Filtering Rules for Flow Time Minimization in a Parallel Machine Scheduling Problem

TL;DR

This paper introduces filtering rules based on a polynomial-time algorithm to improve flow time minimization in parallel machine scheduling with qualification constraints, demonstrating enhanced efficiency over existing models.

Contribution

It develops filtering rules derived from a polynomial-time algorithm for flow time minimization, improving the performance of constraint programming models in scheduling.

Findings

Filtering rules significantly improve model efficiency.

Experimental results show better competitiveness with existing methods.

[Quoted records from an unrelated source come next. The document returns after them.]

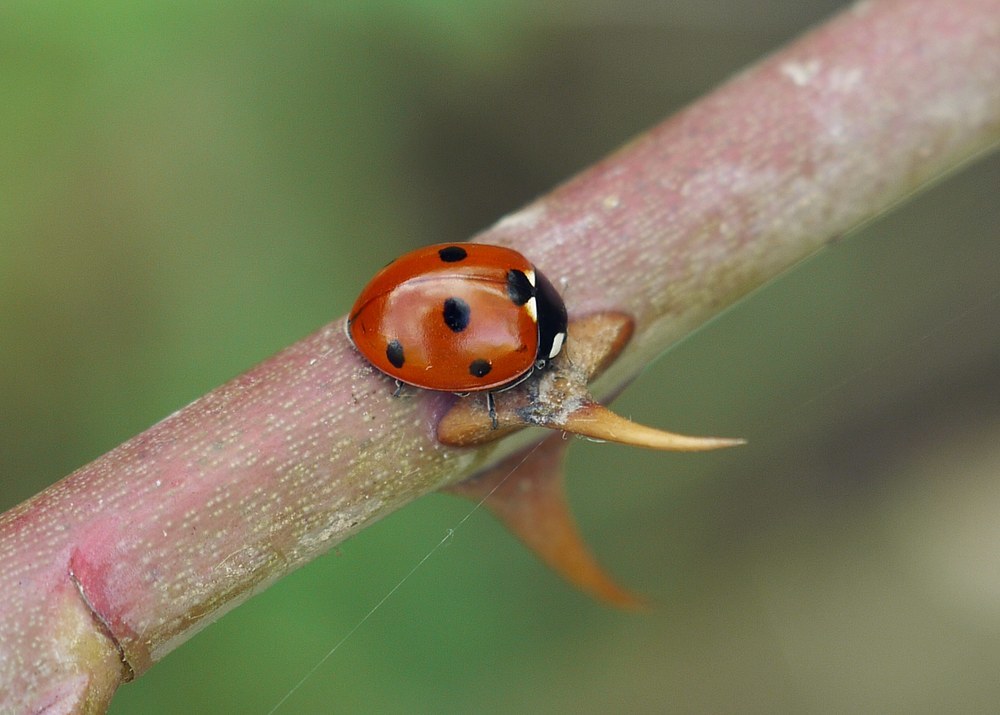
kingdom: Animalia
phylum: Arthropoda
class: Insecta
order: Coleoptera
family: Coccinellidae
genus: Coccinella
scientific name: Coccinella septempunctata
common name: Sevenspotted lady beetle
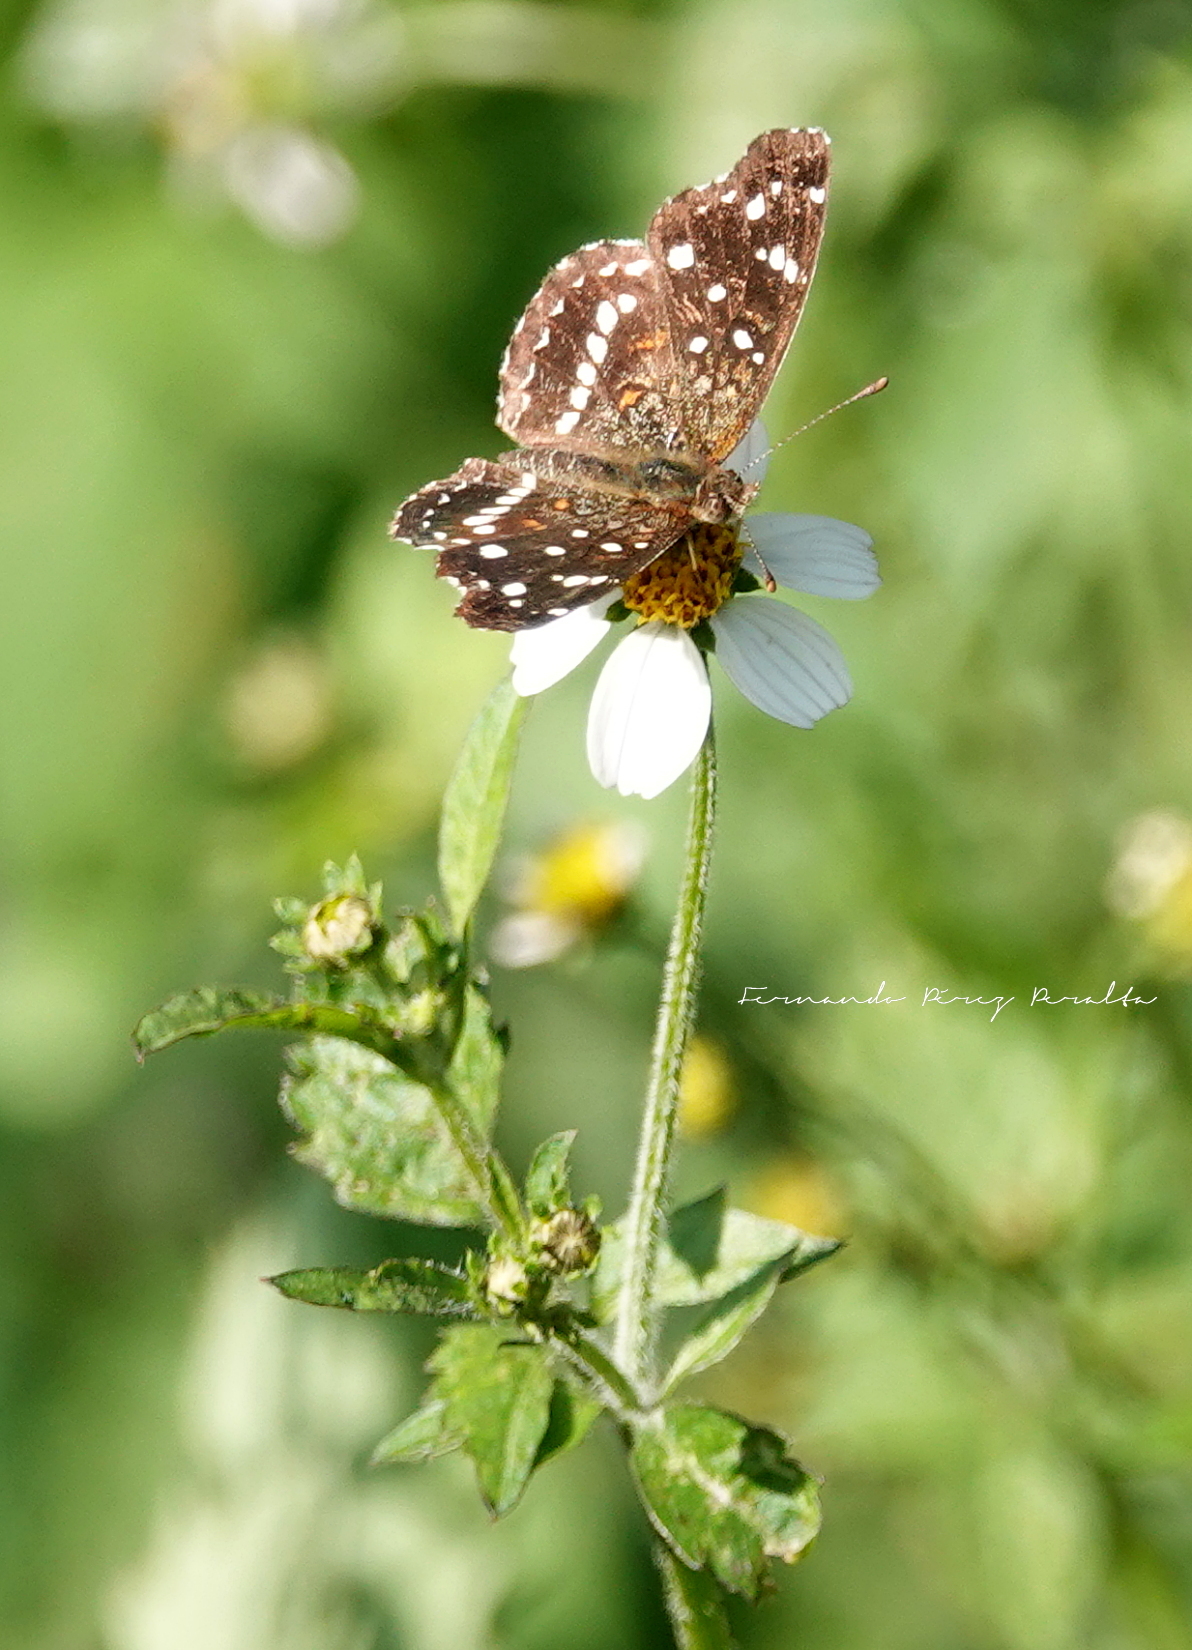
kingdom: Animalia
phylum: Arthropoda
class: Insecta
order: Lepidoptera
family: Nymphalidae
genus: Anthanassa
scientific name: Anthanassa texana
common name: Texan crescent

Rules effectively reduce disqualifications and flow time.

Abstract

This paper studies the scheduling of jobs of different families on parallel machines with qualification constraints. Originating from semiconductor manufacturing, this constraint imposes a time threshold between the execution of two jobs of the same family. Otherwise, the machine becomes disqualified for this family. The goal is to minimize both the flow time and the number of disqualifications. Recently, an efficient constraint programming model has been proposed. However, when priority is given to the flow time objective, the efficiency of the model can be improved. This paper uses a polynomial-time algorithm which minimize the flow time for a single machine relaxation where disqualifications are not considered. Using this algorithm one can derived filtering rules on different variables of the model. Experimental results are presented showing the effectiveness of these rules. They improve the competitiveness with the mixed integer linear program of the literature.